Ekholm works as a para-educator and Bainbridge High School and sees a huge demand for group homes, especially among young developmentally disabled adults who need a safe but liberating living experience. Hope House was full before it ever opened its doors and Ekholm said she receives about one call a week from the families of potential clients.

Hope House currently operates in the red, Ekholm said, and stays afloat in part because she and her husband are not paid. The home is seeking nonprofit status and Ekholm believes small, specialized group homes can be self sustaining on the island if managed properly.

Many family members of Serenity Court residents say they were bewildered to hear that the large group home, which seemed to function well, was now considered an obsolete model for care.

They say their loved ones are comfortable in the old house above Lynwood Center. They like that there are shops and theaters in safe, easy walking distance from the home. They like the community feel at Serenity, where residents have a varied social life. And they especially appreciate the large staff that provides 24-hour care.

Some family members disagree that smaller homes would be a better alternative to Serenity Court.

Jessi Katz, whose brother Clifford has lived at Serenity for six months, said she was staggered with news the home would be divided.

“If they can stay on the island, that’s a good thing, but they are still splitting up a family,” Katz said. “It just feels like an ambush. I just don’t know where to go from here.”

When Linda Voigt, the sister of Serenity resident Jack Norris, heard that the house might close, she considered moving her brother closer to her home in Renton.

“I’ve looked at some other homes. It would be nice to have him close, but they’re not as good as Serenity,” Voigt said. “If he could move in with people he knows from Serenity he would still have that support he has on Bainbridge Island.”

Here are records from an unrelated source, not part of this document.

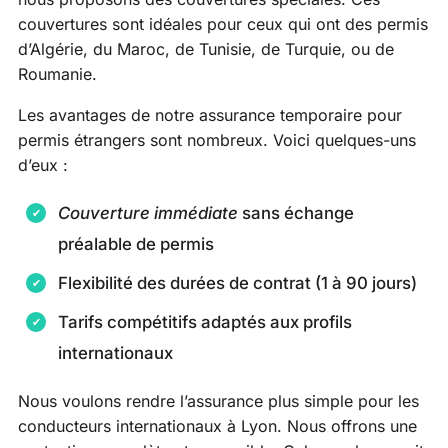
couvertures sont idéales pour ceux qui ont des permis
d’Algérie, du Maroc, de Tunisie, de Turquie, ou de
Roumanie.
Les avantages de notre assurance temporaire pour
permis étrangers sont nombreux. Voici quelques-uns
d’eux :
Couverture immédiate
sans échange
préalable de permis
Flexibilité des durées de contrat (1 à 90 jours)
Tarifs compétitifs adaptés aux profils
internationaux
Nous voulons rendre l’assurance plus simple pour les
conducteurs internationaux à Lyon. Nous offrons une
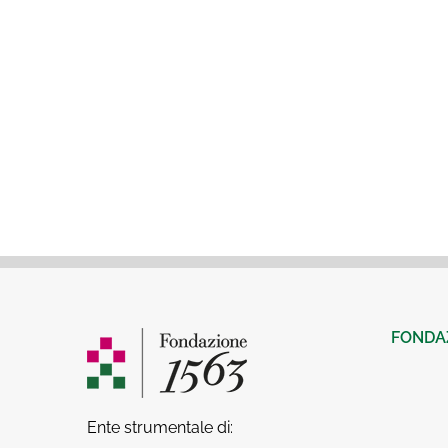
FONDA
Ente strumentale di:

Voigt said she has been working with DDD to find options for housing, and hopes Norris can stay on the island. But she is not convinced that an adult family home will provide better care for her brother.

Voigt said Norris likes having his own space while being surrounded by a familiar community.

“It’s more like normal life than adult family homes,” Voigt said.

The future is also uncertain for Serenity’s longtime staff members.

They have been writing letters asking that the house be kept intact, and hope more islanders will speak up in support of the residents and home.

Boyce, who works nights at Serenity, said she has been frustrated by a lack of information regarding the home’s closure.

“There are too many rumors flying around, and we’re all upset because we’ve all been here a very long time,” she said.

Boyce said it is unclear to the staff why Serenity should be closed in favor of smaller homes, and why the aging building can’t simply be retrofit to meet safety standards.

Moreover, she said, the employees and residents should have been told sooner that their home was in trouble.

“The residents are upset, the families are upset and the staff is upset,” Boyce said. “There are a lot of questions that need to be answered by someone.”